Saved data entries
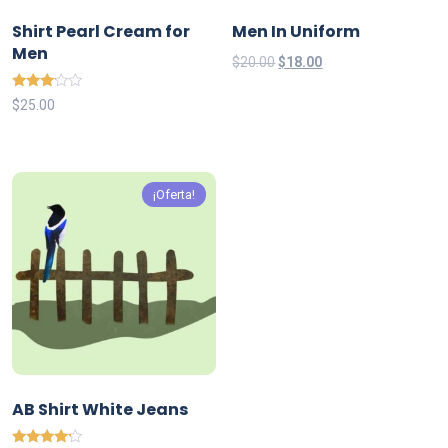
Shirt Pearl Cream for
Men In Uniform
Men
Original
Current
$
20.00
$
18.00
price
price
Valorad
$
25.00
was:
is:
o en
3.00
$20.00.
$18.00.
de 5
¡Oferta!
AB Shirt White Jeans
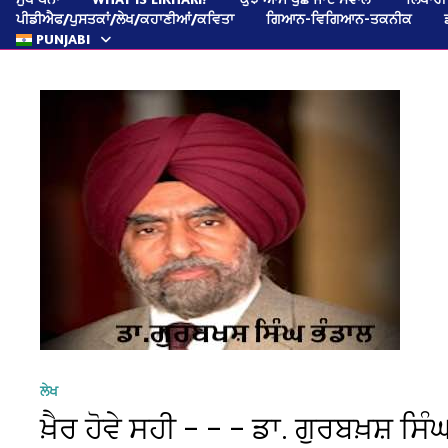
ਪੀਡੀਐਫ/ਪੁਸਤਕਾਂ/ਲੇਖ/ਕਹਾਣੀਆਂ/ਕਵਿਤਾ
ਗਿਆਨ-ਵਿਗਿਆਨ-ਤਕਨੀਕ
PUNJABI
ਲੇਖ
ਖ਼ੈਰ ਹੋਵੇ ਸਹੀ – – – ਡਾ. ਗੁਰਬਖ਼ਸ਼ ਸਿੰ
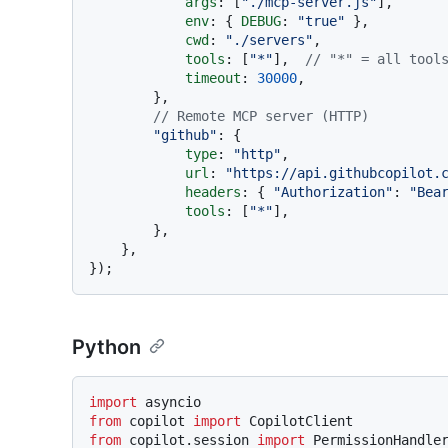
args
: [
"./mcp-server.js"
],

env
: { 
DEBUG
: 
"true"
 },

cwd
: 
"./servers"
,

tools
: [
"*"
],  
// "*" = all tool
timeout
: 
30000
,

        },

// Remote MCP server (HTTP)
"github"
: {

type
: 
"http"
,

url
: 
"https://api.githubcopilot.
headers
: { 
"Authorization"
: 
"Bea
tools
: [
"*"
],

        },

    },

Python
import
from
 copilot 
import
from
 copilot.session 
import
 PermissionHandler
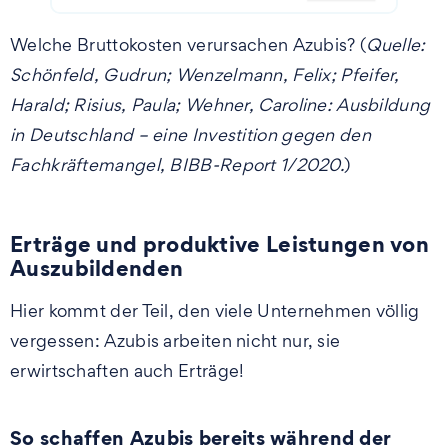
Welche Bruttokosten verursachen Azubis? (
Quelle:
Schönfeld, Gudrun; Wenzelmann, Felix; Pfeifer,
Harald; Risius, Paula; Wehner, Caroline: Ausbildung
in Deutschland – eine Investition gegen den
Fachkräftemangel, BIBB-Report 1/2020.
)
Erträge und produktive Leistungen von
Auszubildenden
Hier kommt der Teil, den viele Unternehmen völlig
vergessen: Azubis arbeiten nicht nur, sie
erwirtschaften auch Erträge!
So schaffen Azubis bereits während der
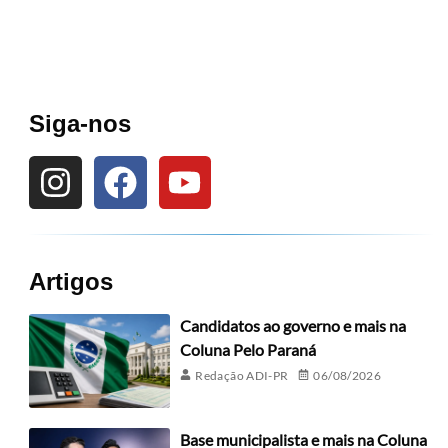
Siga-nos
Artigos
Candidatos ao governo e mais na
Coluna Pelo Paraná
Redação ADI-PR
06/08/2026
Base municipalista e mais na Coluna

* * *

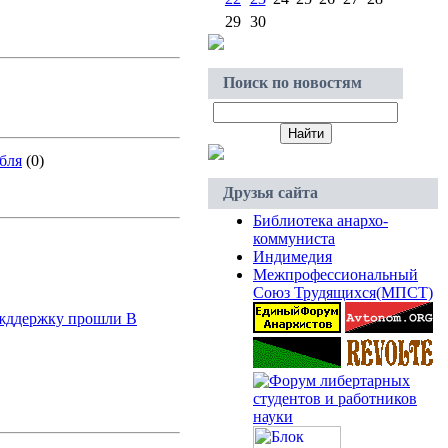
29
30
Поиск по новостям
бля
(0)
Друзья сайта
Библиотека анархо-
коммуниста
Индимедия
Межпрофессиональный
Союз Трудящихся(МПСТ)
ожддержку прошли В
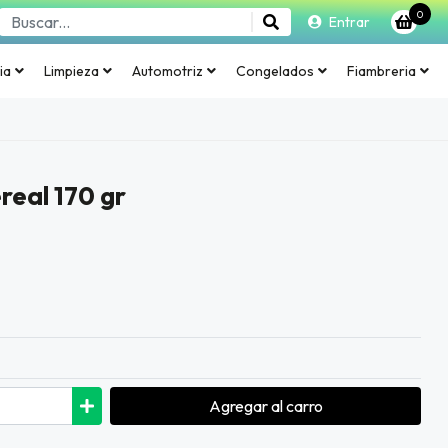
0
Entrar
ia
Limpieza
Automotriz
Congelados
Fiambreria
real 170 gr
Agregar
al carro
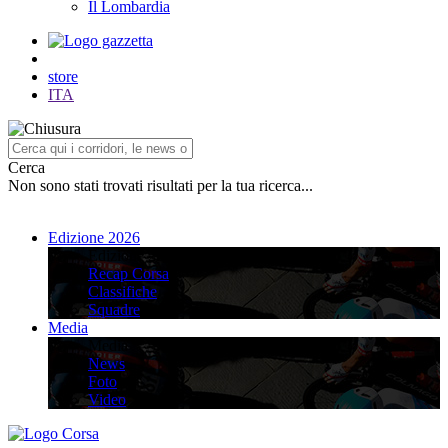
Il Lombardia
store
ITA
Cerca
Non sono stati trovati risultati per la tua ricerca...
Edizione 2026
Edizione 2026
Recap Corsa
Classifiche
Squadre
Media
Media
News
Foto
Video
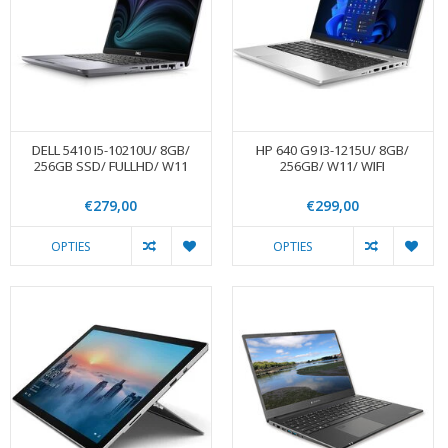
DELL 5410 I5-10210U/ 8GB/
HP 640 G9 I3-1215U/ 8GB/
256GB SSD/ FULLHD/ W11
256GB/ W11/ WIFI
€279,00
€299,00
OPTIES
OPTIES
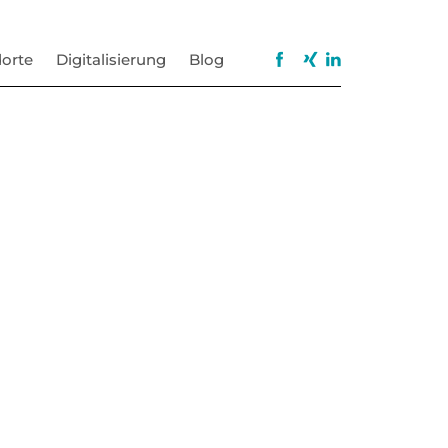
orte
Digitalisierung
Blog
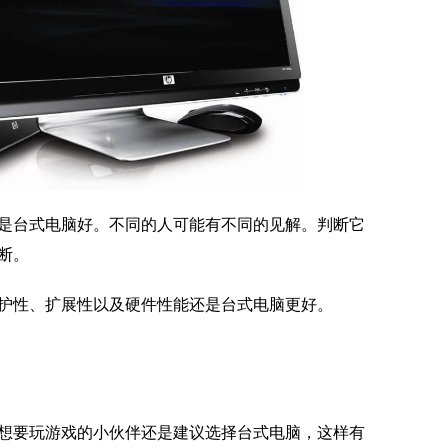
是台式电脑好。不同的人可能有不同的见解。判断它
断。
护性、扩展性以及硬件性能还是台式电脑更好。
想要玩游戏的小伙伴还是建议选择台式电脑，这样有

The problem: Report every line in the saved data entries above that contains the string "Azubis", counting only matches whose uppercase and lowercase letters are the same.

Answer:
Welche Bruttokosten verursachen Azubis? (
vergessen: Azubis arbeiten nicht nur, sie
So schaffen Azubis bereits während der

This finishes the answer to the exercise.